The Harm Principle, proposed by J.S. Mill in his essay On Liberty, is as good a bumper-sticker sized moral philsophy as you’re going to get. That being said, it’s woefully inadequate, and certainly no less so in the Wiccan formulation.
I mean, just dealing with harm for the moment, suppose you take it to heart that so long as you do no harm, you should be allowed to do as you like. So now all we need is a good rule for what counts as harm. When you’ve worked that out, for extra credit you can try and fit it on a bumper sticker.
Of course, the mantra only mentions doing harm. It doesn’t deal with whether it’s okay to allow harm. But if you think it’s okay to allow harm to come to others so long as you’re not the one doing it, then I guess that’s not an issue for you.
Let’s move on to some of the other classic normative principles of ethics:
Principle of Personal Benefit – Many see it as a universal principle of ethics that one should acknowledge the extent to which an action benefits oneself.
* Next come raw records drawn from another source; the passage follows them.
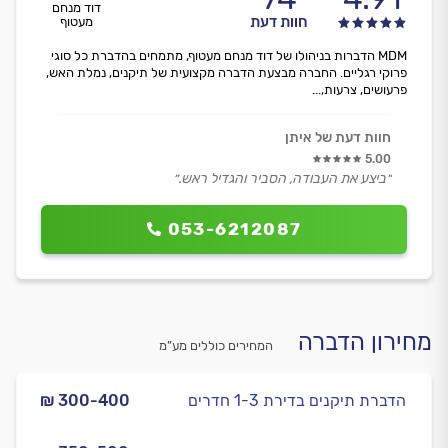
דוד מנחם
חוות דעת
מעטוף
MDM הדברות בניהולו של דוד מנחם מעטוף, מתמחים בהדברת כל סוגי
פרוקי רגליים. החברה מבצעת הדברה מקצועית של תיקנים, נמלת האש,
פרעושים, צרעות,...
חוות דעת של איתן
5.00
״ביצע את העבודה, הסביר והגדיל ראש.״
053-6212087
מחירון הדברה
המחירים כוללים מע”מ
הדברת תיקנים בדירת 1-3 חדרים
₪ 300-400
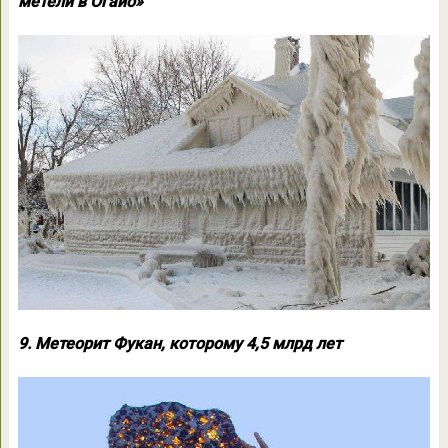
метели в Огайо»
9. Метеорит Фукан, которому 4,5 млрд лет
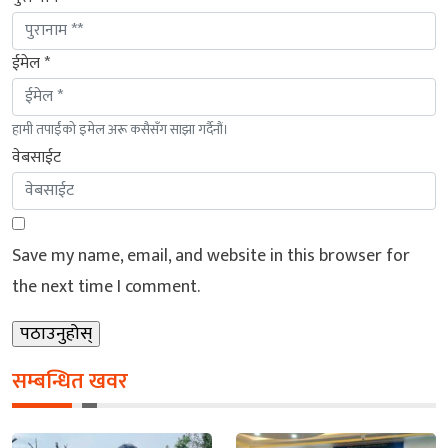
ईमेल *
हामी तपाईंको इमेल अरू कसैसँग साझा गर्दैनौं।
वेबसाईट
Save my name, email, and website in this browser for
the next time I comment.
सम्बन्धित खवर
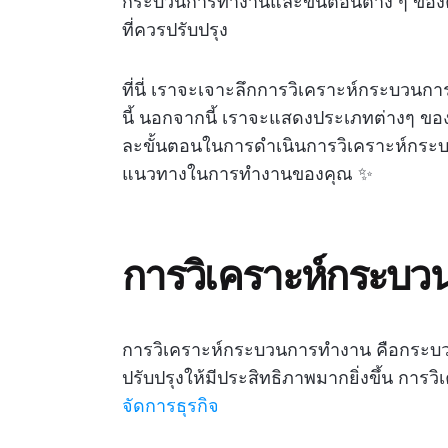
กระบวนการทำงานและขั้นตอนต่าง ๆ ของคุณ
ที่ควรปรับปรุง
ที่นี่ เราจะเจาะลึกการวิเคราะห์กระบ
นี้ นอกจากนี้ เราจะแสดงประเภทต่างๆ 
ละขั้นตอนในการดำเนินการวิเคราะห์กระบว
แนวทางในการทำงานของคุณ ✨
การวิเคราะห์กระบ
การวิเคราะห์กระบวนการทำงาน คือกระบวน
ปรับปรุงให้มีประสิทธิภาพมากยิ่งขึ้น การวิ
จัดการธุรกิจ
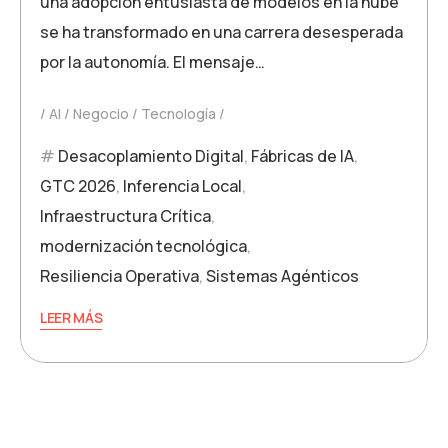
una adopción entusiasta de modelos en la nube
se ha transformado en una carrera desesperada
por la autonomía. El mensaje…
AI
Negocio
Tecnología
Desacoplamiento Digital
,
Fábricas de IA
,
GTC 2026
,
Inferencia Local
,
Infraestructura Crítica
,
modernización tecnológica
,
Resiliencia Operativa
,
Sistemas Agénticos
LEER MÁS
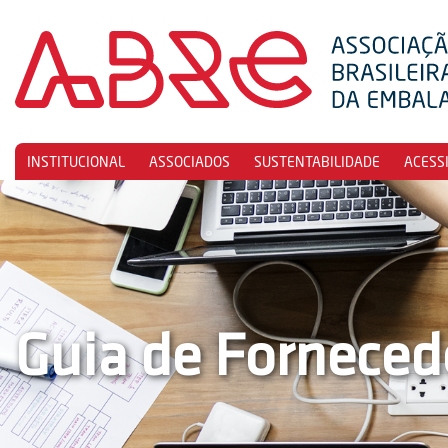
INSTITUCIONAL
ASSOCIADOS
SUSTENTABILIDADE
ACESS
Guia de Forneced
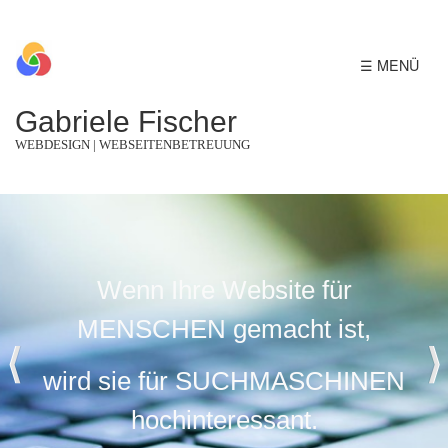
☰ MENÜ
Gabriele Fischer
WEBDESIGN | WEBSEITENBETREUUNG
Wenn Ihre Website für
MENSCHEN gemacht ist,
wird sie für SUCHMASCHINEN
hochinteressant.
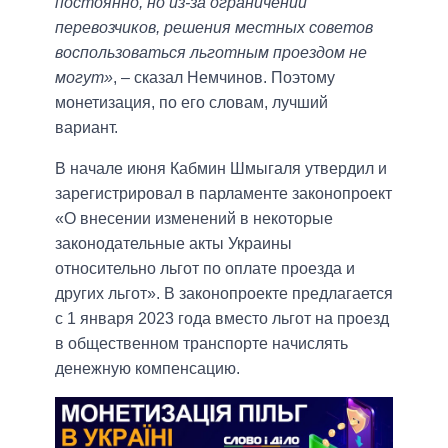
постоянно, но из-за ограничений
перевозчиков, решения местных советов
воспользоваться льготным проездом не
могут»
, – сказал Немчинов. Поэтому
монетизация, по его словам, лучший
вариант.
В начале июня Кабмин Шмыгаля утвердил и
зарегистрировал в парламенте законопроект
«О внесении изменений в некоторые
законодательные акты Украины
относительно льгот по оплате проезда и
других льгот». В законопроекте предлагается
с 1 января 2023 года вместо льгот на проезд
в общественном транспорте начислять
денежную компенсацию.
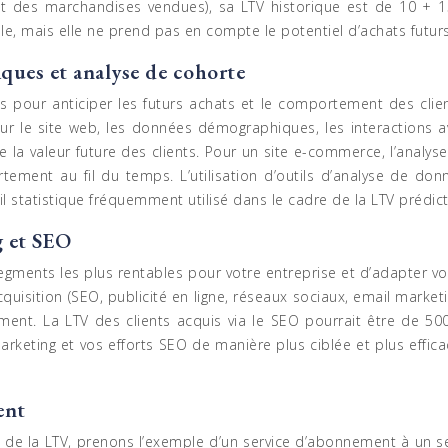
 coût des marchandises vendues), sa LTV historique est de 10 
e, mais elle ne prend pas en compte le potentiel d’achats futurs
iques et analyse de cohorte
és pour anticiper les futurs achats et le comportement des cli
ur le site web, les données démographiques, les interactions av
de la valeur future des clients. Pour un site e-commerce, l’analy
ortement au fil du temps. L’utilisation d’outils d’analyse de 
 statistique fréquemment utilisé dans le cadre de la LTV prédict
g et SEO
 segments les plus rentables pour votre entreprise et d’adapter v
quisition (SEO, publicité en ligne, réseaux sociaux, email mark
ent. La LTV des clients acquis via le SEO pourrait être de 500€
rketing et vos efforts SEO de manière plus ciblée et plus effic
ent
l de la LTV, prenons l’exemple d’un service d’abonnement à un 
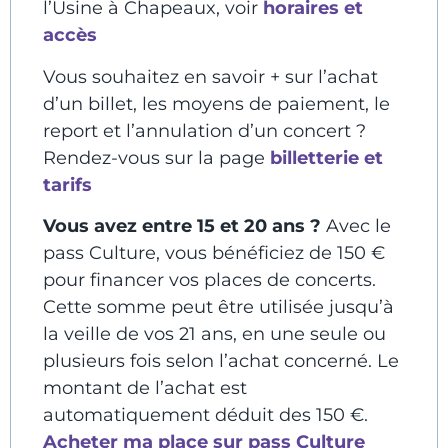
l’Usine à Chapeaux, voir
horaires et
accès
Vous souhaitez en savoir + sur l’achat
d’un billet, les moyens de paiement, le
report et l’annulation d’un concert ?
Rendez-vous sur la page
billetterie et
tarifs
Vous avez entre 15 et 20 ans ?
Avec le
pass Culture, vous bénéficiez de 150 €
pour financer vos places de concerts.
Cette somme peut être utilisée jusqu’à
la veille de vos 21 ans, en une seule ou
plusieurs fois selon l’achat concerné. Le
montant de l’achat est
automatiquement déduit des 150 €.
Acheter ma place sur pass Culture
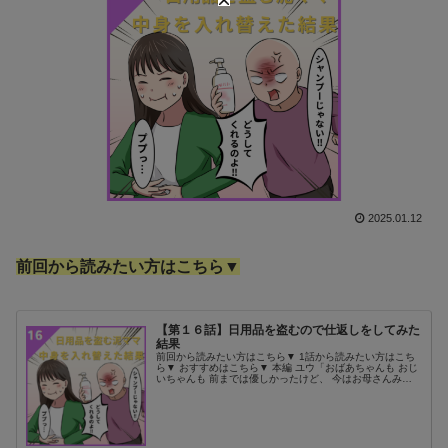
2025.01.12
前回から読みたい方はこちら▼
【第１６話】日用品を盗むので仕返しをしてみた
結果
前回から読みたい方はこちら▼ 1話から読みたい方はこち
ら▼ おすすめはこちら▼ 本編 ユウ「おばあちゃんも おじ
いちゃんも 前までは優しかったけど、 今はお母さんみた
いに 怖い顔して 睨んでくるんだ」 ユウ姉「ろくでも ない
わね…」 その代...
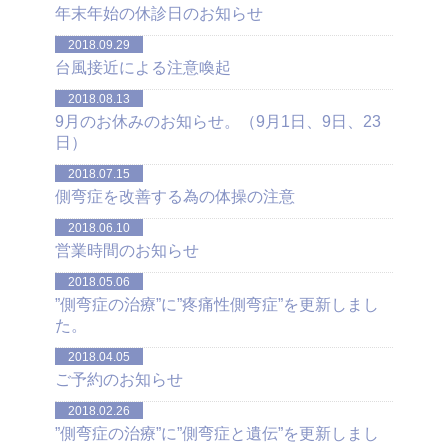
年末年始の休診日のお知らせ
2018.09.29
台風接近による注意喚起
2018.08.13
9月のお休みのお知らせ。（9月1日、9日、23
日）
2018.07.15
側弯症を改善する為の体操の注意
2018.06.10
営業時間のお知らせ
2018.05.06
”側弯症の治療”に”疼痛性側弯症”を更新しまし
た。
2018.04.05
ご予約のお知らせ
2018.02.26
”側弯症の治療”に”側弯症と遺伝”を更新しまし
Do you believe that we are under no obligation to admit what’s in it for us?
Principle of Social Benefit – Obviously we will admit to how society benefits from our own actions, but are we obliged to admit any such thing about other people? Our adversaries, even?
Principle of Benevolence – Do you think we should help others? This is not covered under “An ye do no harm, do as ye will.”
Principle of Honesty – Should everybody be free to lie, so long as their lies don’t count as harm by the clear and simple definition you came up with in the above excercise?
Arguably, all of this stuff and more comes out when you unpack the notion of harm, making the rede about as useful an adequate a moral guide as “be good.”